Me temblaban las piernas y los escalofríos me recorrían el espinazo. Mientras los miraba, aquellos pares de ojos oscuros empezaron a brillar.

Cada vez con más intensidad.

A la luz dorada, vi que no eran los ojos de ninguna criatura.

No eran los ojos de ningún animal.

Eran ojos humanos.

¡Estaba ante los ojos luminosos de un centenar de cabezas reducidas!

Un montón de cabezas reducidas apiladas. Ojos encima de más ojos. Cabezas del tamaño de puños, bocas torcidas en un gruñido o abiertas en una desdentada mueca de terror.

Cabezas encima de más cabezas. Lóbregas, arrugadas y correosas, espeluznantes a la luz gélida que irradiaban sus ojos.

Articulé un grito ahogado y puse pies en polvorosa.

Notaba las piernas débiles, como de goma. El corazón me latía con violencia. Rodeé el laboratorio corriendo; el resplandor amarillo fue borrándose poco a poco de mis ojos. Corrí todo lo que pude hacia la puerta a oscuras, hacia la tela mosquitera.

Casi sin aliento, abrí la puerta y entré de un salto.

Apreté la espalda contra la pared y esperé. Esperé a que el espeluznante resplandor se desvaneciera completamente. Esperé a que mi corazón se serenara, a respirar con absoluta normalidad.

Después de un par de minutos, empecé a sentirme un poco más calmado.

«Esas cabezas —me pregunté—, ¿por qué las tienen ahí amontonadas?».

Sacudí la cabeza con energía, intentando alejar su horrible imagen. Me di cuenta de que, en otro tiempo, todas habían sido personas. Hacía cientos de años, todas habían sido personas.

Y ahora…

Tragué saliva, pero tenía un nudo en la garganta.

Me dirigí a la nevera. «Necesito beber algo frío», me dije. Tropecé con la esquina de la mesa de laboratorio.

Braceé en el aire y tiré algo. Lo cogí antes de que cayera al suelo.

Una linterna.

—¡Bien! —grité animado.

«A partir de ahora voy a hacer caso a Carolyn —me prometí—. No volveré a salir sin linterna».

Apreté el botón y un haz de luz blanca barrió el suelo. Al levantar la linterna, la luz alumbró el estante de libros que había en la pared y los cuadernos negros de tía Benna. Estaban apilados en un alto montón que casi llenaba todo el estante.

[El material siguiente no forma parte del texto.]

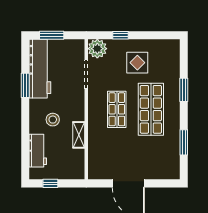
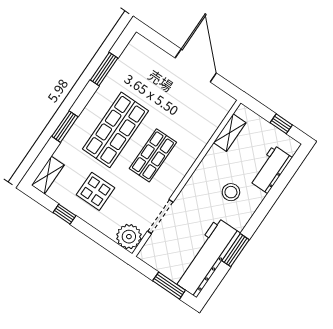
window: (120, 35) -> (64, 214), moved
shelving: (174, 53) -> (48, 175), added
shelving: (79, 135) -> (230, 133), moved

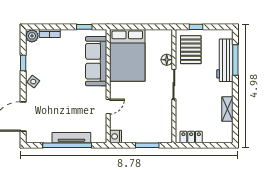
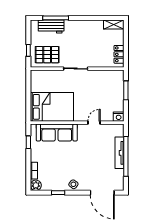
floor lamp: (167, 60) -> (55, 74), removed
workbench: (225, 60) -> (51, 27), width x0.73
door: (108, 107) -> (94, 123), hinge flipped
shelving: (227, 109) -> (114, 24), moved

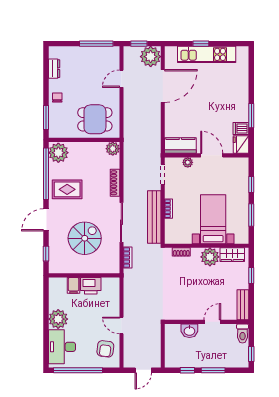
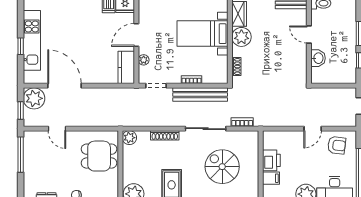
dining table: (95, 119) -> (99, 156), turned 90

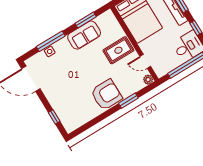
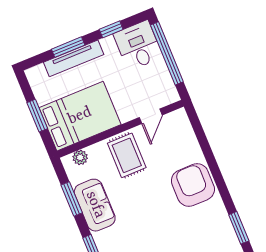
plant: (148, 80) -> (80, 157), moved
window: (128, 101) -> (239, 228), moved

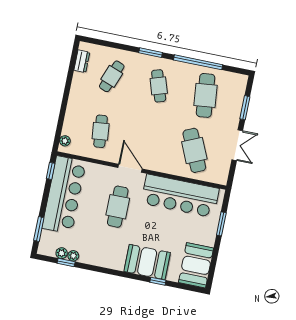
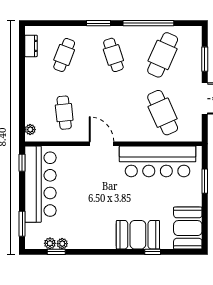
cafe table: (206, 95) -> (163, 55), turned 30
cafe table: (118, 207) -> (97, 185), removed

Me dirigí al mueble con decisión. Con la mano libre, cogí el cuaderno de arriba. Pesaba más de lo que pensaba y por poco se me cae al suelo.

Aferrándolo con fuerza, lo llevé a la mesa de laboratorio. Me encaramé al alto taburete y lo abrí.

«A lo mejor aquí encuentro algunas respuestas —pensé—. A lo mejor encuentro la parte en que tía Benna habla de transmitirme la magia de la selva. A lo mejor averiguo por qué el doctor Hawlings y Carolyn creen que yo tengo la magia».

Me incliné sobre el cuaderno y enfoqué las páginas con la linterna. Luego empecé a hojearlo, una página tras otra, entornando los ojos para habituarme a la luz.

Afortunadamente, mi tía Benna tenía la letra grande y de trazo firme, muy clara y fácil de leer.

Las páginas parecían estar organizadas por años. Seguí pasando páginas, leyéndolas por encima, hasta que llegué al año de su visita.

Mis ojos recorrieron un largo apartado sobre una especie de lagarto arbóreo que tía Benna estaba estudiando.

Luego describía una cueva que había descubierto, horadada en el litoral rocoso de la otra parte de la isla. En aquella cueva, escribía, habían habitado los oloya, hacía tal vez cientos de años.

Hojeé largas listas de objetos que tía Benna había encontrado en la cueva. Aquí, su letra se volvía muy picuda y retorcida. Supongo que estaba emocionadísima con su descubrimiento.

Pasé unas cuantas páginas más y empecé un apartado titulado «Verano».

Al leer aquellas palabras, me quedé boquiabierto. Los ojos casi se me salieron de las órbitas.

Las palabras empezaron a emborronarse. Acerqué la linterna a la página para verlas mejor. Parpadeé varias veces.

No quería creer lo que estaba leyendo.

No quería creer lo que tía Benna había escrito, pero las palabras estaban ahí. Eran aterradoras.